BACKGROUND & AIMS: A variety of fecal immunochemical tests (FITs) for hemoglobin (Hb) are used in colorectal cancer screening. It is unclear to what extent differences in reported sensitivities and specificities reflect true heterogeneity in test performance or differences in study populations or varying pre-analytical conditions. We directly compared the sensitivity and specificity values with which 9 quantitative (laboratory-based and point-of-care) FITs detected advanced neoplasms (AN) in a single colorectal cancer screening study. METHODS: Pre-colonoscopy stool samples were obtained from participants of screening colonoscopy in Germany from 2005 through 2010 and frozen at -80°C until analysis. The stool samples were thawed, homogenized, and used for 9 different quantitative FITs in parallel. Colonoscopy and histology reports were collected from all participants and evaluated by 2 independent, trained research assistants who were blinded to the test results. Comparative evaluations of diagnostic performance for AN were made at preset manufacturers' thresholds (range, 2.0-17.0 μg Hb/g feces), at a uniform threshold (15 μg Hb/g feces), and at adjusted thresholds yielding defined levels of specificity (99%, 97%, and 93%). RESULTS: Of the 1667 participants who fulfilled the inclusion criteria, all cases with AN (n = 216) and 300 randomly selected individuals without AN were included in the analysis. Sensitivities and specificities for AN varied widely when we used the preset thresholds (21.8%-46.3% and 85.7%-97.7%, respectively) or the uniform threshold (16.2%-34.3% and 94.0%-98.0%, respectively).
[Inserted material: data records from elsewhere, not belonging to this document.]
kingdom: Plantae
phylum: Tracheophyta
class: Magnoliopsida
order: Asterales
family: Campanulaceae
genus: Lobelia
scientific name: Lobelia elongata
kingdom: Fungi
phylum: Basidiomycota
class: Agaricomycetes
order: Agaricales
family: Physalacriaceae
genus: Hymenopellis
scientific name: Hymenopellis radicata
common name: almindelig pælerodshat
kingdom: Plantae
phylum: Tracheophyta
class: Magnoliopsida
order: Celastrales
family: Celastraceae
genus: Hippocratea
Adjusting thresholds to yield a specificity of 99%, 97%, or 93% resulted in almost equal sensitivities for detection of AN (14.4%-18.5%, 21.3%-23.6%, and 30.1%-35.2%, respectively) and almost equal positivity rates (2.8%-3.4%, 5.8%-6.1%, and 10.1%-10.9%, respectively). CONCLUSIONS: Apparent heterogeneity in diagnostic performance of quantitative FITs can be overcome to a large extent by adjusting thresholds to yield defined levels of specificity or positivity rates. Rather than simply using thresholds recommended by the manufacturer, screening programs should choose thresholds based on intended levels of specificity and manageable positivity rates.